* **Job**
Give only the number of lines in the records that contain the word "timestamp".

* **Supplied material**
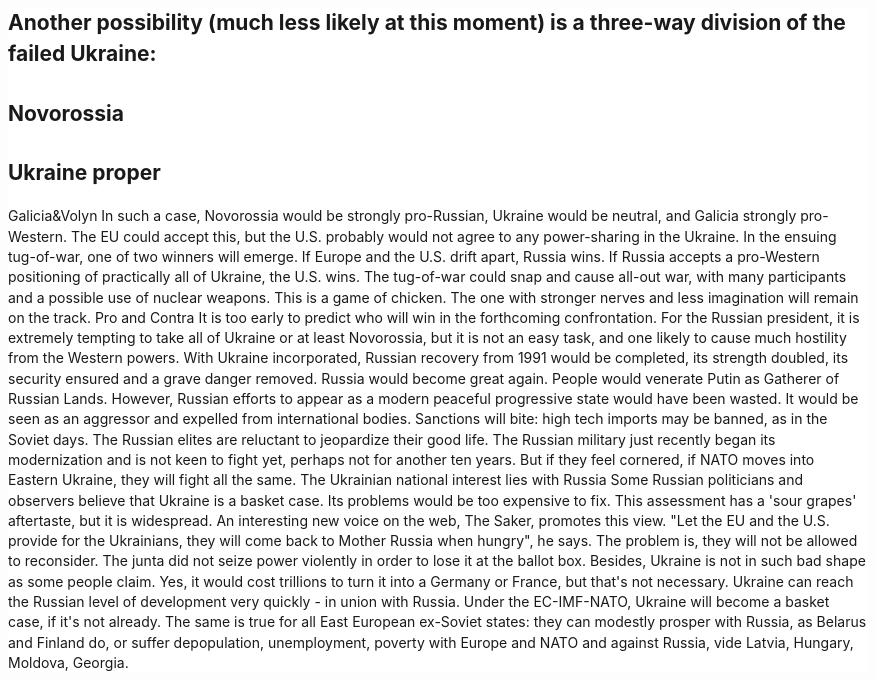 Another possibility (much less likely at this
moment) is a three-way division of the failed Ukraine:
-
Novorossia
-
Ukraine
proper
-
Galicia&Volyn
In such a case, Novorossia would be strongly
pro-Russian, Ukraine would be neutral, and Galicia strongly pro-Western.
The EU could accept this, but the U.S. probably
would not agree to any power-sharing in the Ukraine. In the ensuing
tug-of-war, one of two winners will emerge. If Europe and the U.S. drift
apart, Russia wins.
If Russia accepts a pro-Western positioning of
practically all of Ukraine, the U.S. wins.
The tug-of-war could snap and cause all-out war,
with many participants and a possible use of nuclear weapons. This is a game
of chicken. The one with stronger nerves and less imagination will remain on
the track.
Pro and Contra
It is too early to predict who will win in the
forthcoming confrontation.
For the Russian president, it is extremely
tempting to take all of Ukraine or at least Novorossia, but it is not an
easy task, and one likely to cause much hostility from the Western powers.
With Ukraine incorporated, Russian recovery from
1991 would be completed, its strength doubled, its security ensured and a
grave danger removed. Russia would become great again. People would venerate
Putin as Gatherer of Russian Lands.
However, Russian efforts to appear as a modern
peaceful progressive state would have been wasted. It would be seen as an
aggressor and expelled from international bodies.
Sanctions will bite: high tech imports may be
banned, as in the Soviet days. The Russian elites are reluctant to
jeopardize their good life. The Russian military just recently began its
modernization and is not keen to fight yet, perhaps not for another ten
years.
But if they feel cornered, if NATO moves into Eastern Ukraine, they
will fight all the same.
The Ukrainian national
interest lies with Russia
Some Russian politicians and observers believe
that Ukraine is a basket case. Its problems would be too expensive to fix.
This assessment has a 'sour grapes' aftertaste, but it is widespread.
An interesting new voice on the web, The Saker,
promotes this view.
"Let the EU and the U.S. provide for the
Ukrainians, they will come back to Mother Russia when hungry", he says.
The problem is, they will not be allowed to
reconsider. The junta did not seize power violently in order to lose it at
the ballot box.
Besides, Ukraine is not in such bad shape as
some people claim. Yes, it would cost trillions to turn it into a Germany or
France, but that's not necessary. Ukraine can reach the Russian level of
development very quickly - in union with Russia. Under the EC-IMF-NATO,
Ukraine will become a basket case, if it's not already.
The same is true for all East European ex-Soviet
states:
they can modestly prosper with Russia, as
Belarus and Finland do, or suffer depopulation, unemployment, poverty
with Europe and NATO and against Russia, vide Latvia, Hungary, Moldova,
Georgia.
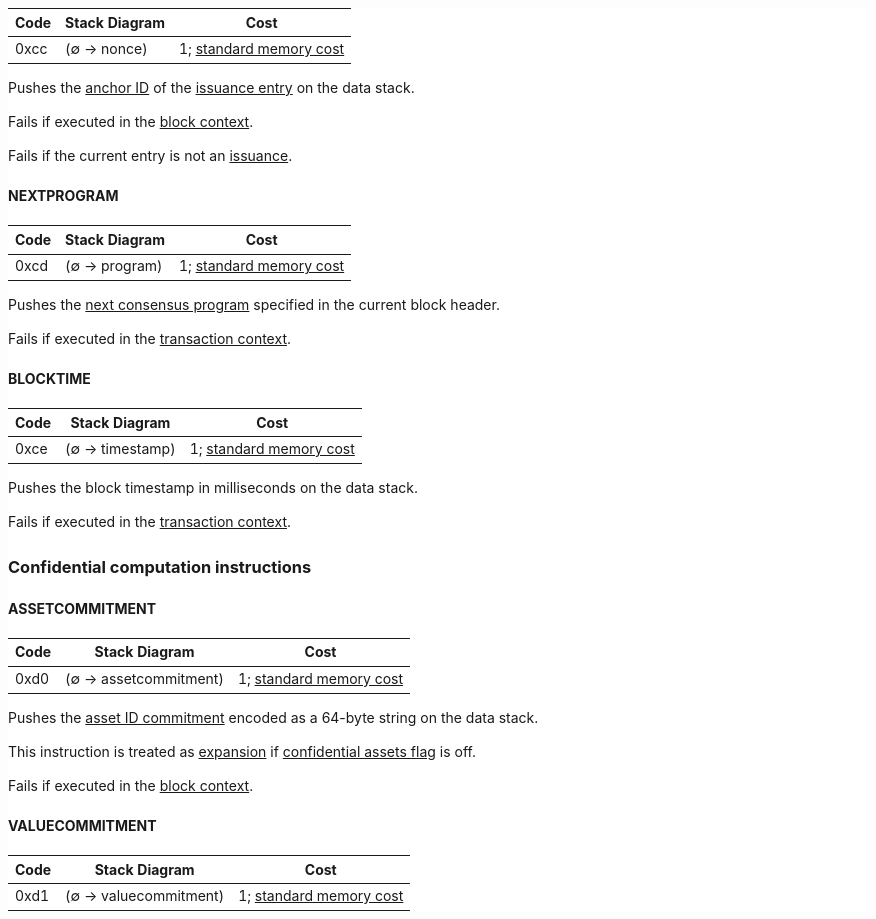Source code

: Code  | Stack Diagram   | Cost
------|-----------------|-----------------------------------------------------
0xcc  | (∅ → nonce)     | 1; [standard memory cost](#standard-memory-cost)

Pushes the [anchor ID](blockchain.md#issuance-1) of the [issuance entry](blockchain.md#issuance-1) on the data stack.

Fails if executed in the [block context](#block-context).

Fails if the current entry is not an [issuance](blockchain.md#issuance-1).


#### NEXTPROGRAM

Code  | Stack Diagram  | Cost
------|----------------|-----------------------------------------------------
0xcd  | (∅ → program)   | 1; [standard memory cost](#standard-memory-cost)

Pushes the [next consensus program](blockchain.md#block-header) specified in the current block header.

Fails if executed in the [transaction context](#transaction-context).


#### BLOCKTIME

Code  | Stack Diagram   | Cost
------|-----------------|-----------------------------------------------------
0xce  | (∅ → timestamp) | 1; [standard memory cost](#standard-memory-cost)

Pushes the block timestamp in milliseconds on the data stack.

Fails if executed in the [transaction context](#transaction-context).




### Confidential computation instructions


#### ASSETCOMMITMENT

Code  | Stack Diagram           | Cost
------|-------------------------|-----------------------------------------------------
0xd0  | (∅ → assetcommitment)   | 1; [standard memory cost](#standard-memory-cost)

Pushes the [asset ID commitment](ca.md#asset-id-commitment) encoded as a 64-byte string on the data stack.

This instruction is treated as [expansion](#expansion-opcodes) if [confidential assets flag](#vm-state) is off.

Fails if executed in the [block context](#block-context).


#### VALUECOMMITMENT

Code  | Stack Diagram             | Cost
------|---------------------------|-----------------------------------------------------
0xd1  | (∅ → valuecommitment)     | 1; [standard memory cost](#standard-memory-cost)
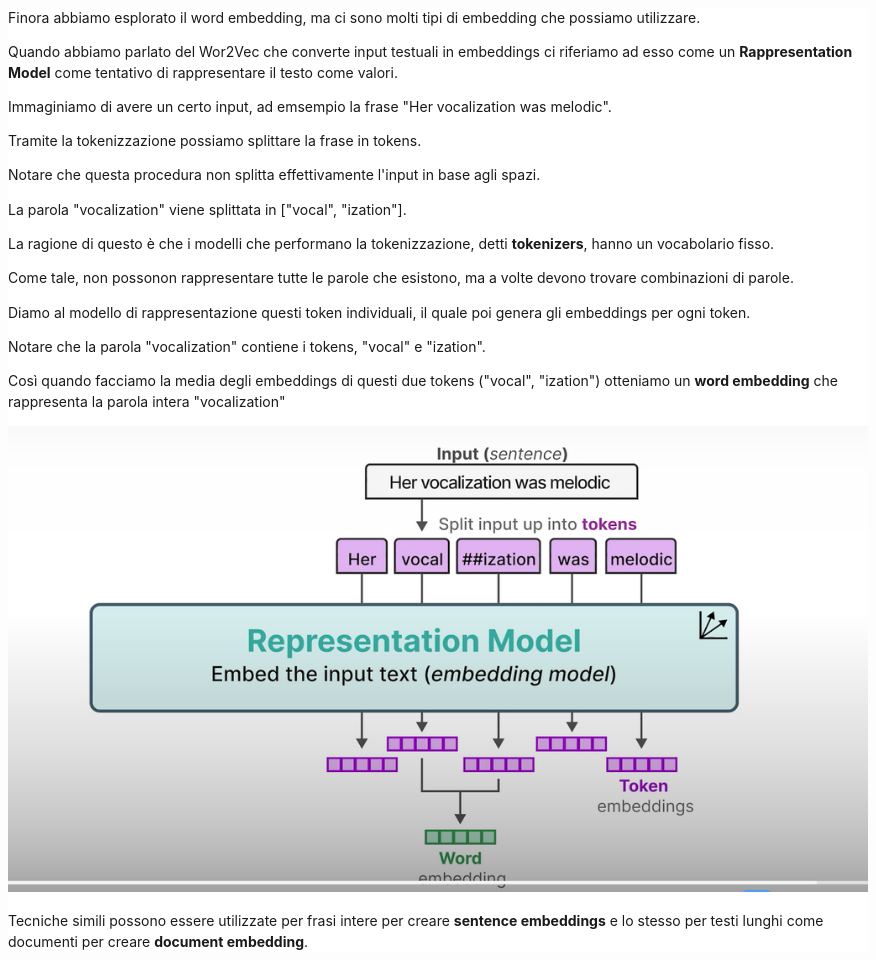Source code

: Finora abbiamo esplorato il word embedding, ma ci sono molti tipi di embedding che possiamo utilizzare.

Quando abbiamo parlato del Wor2Vec che converte input testuali in embeddings ci riferiamo ad esso come un **Rappresentation Model** come tentativo di rappresentare il testo come valori.

Immaginiamo di avere un certo input, ad emsempio la frase "Her vocalization was melodic".

Tramite la tokenizzazione possiamo splittare la frase in tokens.

Notare che questa procedura non splitta effettivamente l'input in base agli spazi.

La parola "vocalization" viene splittata in ["vocal", "ization"].

La ragione di questo è che i modelli che performano la tokenizzazione, detti **tokenizers**, hanno un vocabolario fisso.

Come tale, non possonon rappresentare tutte le parole che esistono, ma a volte devono trovare combinazioni di parole.

Diamo al modello di rappresentazione questi token individuali, il quale poi genera gli embeddings per ogni token.

Notare che la parola "vocalization" contiene i tokens, "vocal" e "ization".

Così quando facciamo la media degli embeddings di questi due tokens ("vocal", "ization") otteniamo un **word embedding** che rappresenta la parola intera "vocalization"

![alt text](images/2tokens.png)

Tecniche simili possono essere utilizzate per frasi intere per creare **sentence embeddings** e lo stesso per testi lunghi come documenti per creare **document embedding**.

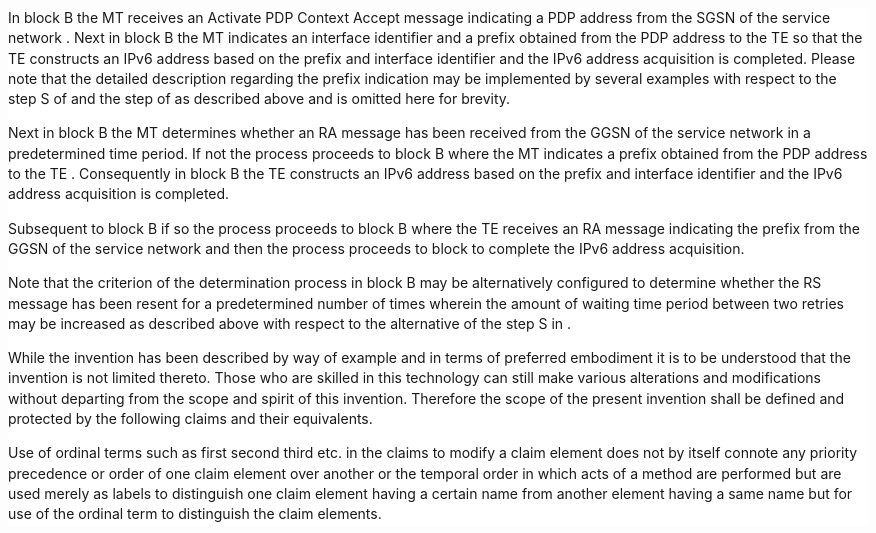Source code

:In block B the MT receives an Activate PDP Context Accept message indicating a PDP address from the SGSN of the service network . Next in block B the MT indicates an interface identifier and a prefix obtained from the PDP address to the TE so that the TE constructs an IPv6 address based on the prefix and interface identifier and the IPv6 address acquisition is completed. Please note that the detailed description regarding the prefix indication may be implemented by several examples with respect to the step S of and the step of as described above and is omitted here for brevity.

Next in block B the MT determines whether an RA message has been received from the GGSN of the service network in a predetermined time period. If not the process proceeds to block B where the MT indicates a prefix obtained from the PDP address to the TE . Consequently in block B the TE constructs an IPv6 address based on the prefix and interface identifier and the IPv6 address acquisition is completed.

Subsequent to block B if so the process proceeds to block B where the TE receives an RA message indicating the prefix from the GGSN of the service network and then the process proceeds to block to complete the IPv6 address acquisition.

Note that the criterion of the determination process in block B may be alternatively configured to determine whether the RS message has been resent for a predetermined number of times wherein the amount of waiting time period between two retries may be increased as described above with respect to the alternative of the step S in .

While the invention has been described by way of example and in terms of preferred embodiment it is to be understood that the invention is not limited thereto. Those who are skilled in this technology can still make various alterations and modifications without departing from the scope and spirit of this invention. Therefore the scope of the present invention shall be defined and protected by the following claims and their equivalents.

Use of ordinal terms such as first second third etc. in the claims to modify a claim element does not by itself connote any priority precedence or order of one claim element over another or the temporal order in which acts of a method are performed but are used merely as labels to distinguish one claim element having a certain name from another element having a same name but for use of the ordinal term to distinguish the claim elements.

* **Answer for the task**
2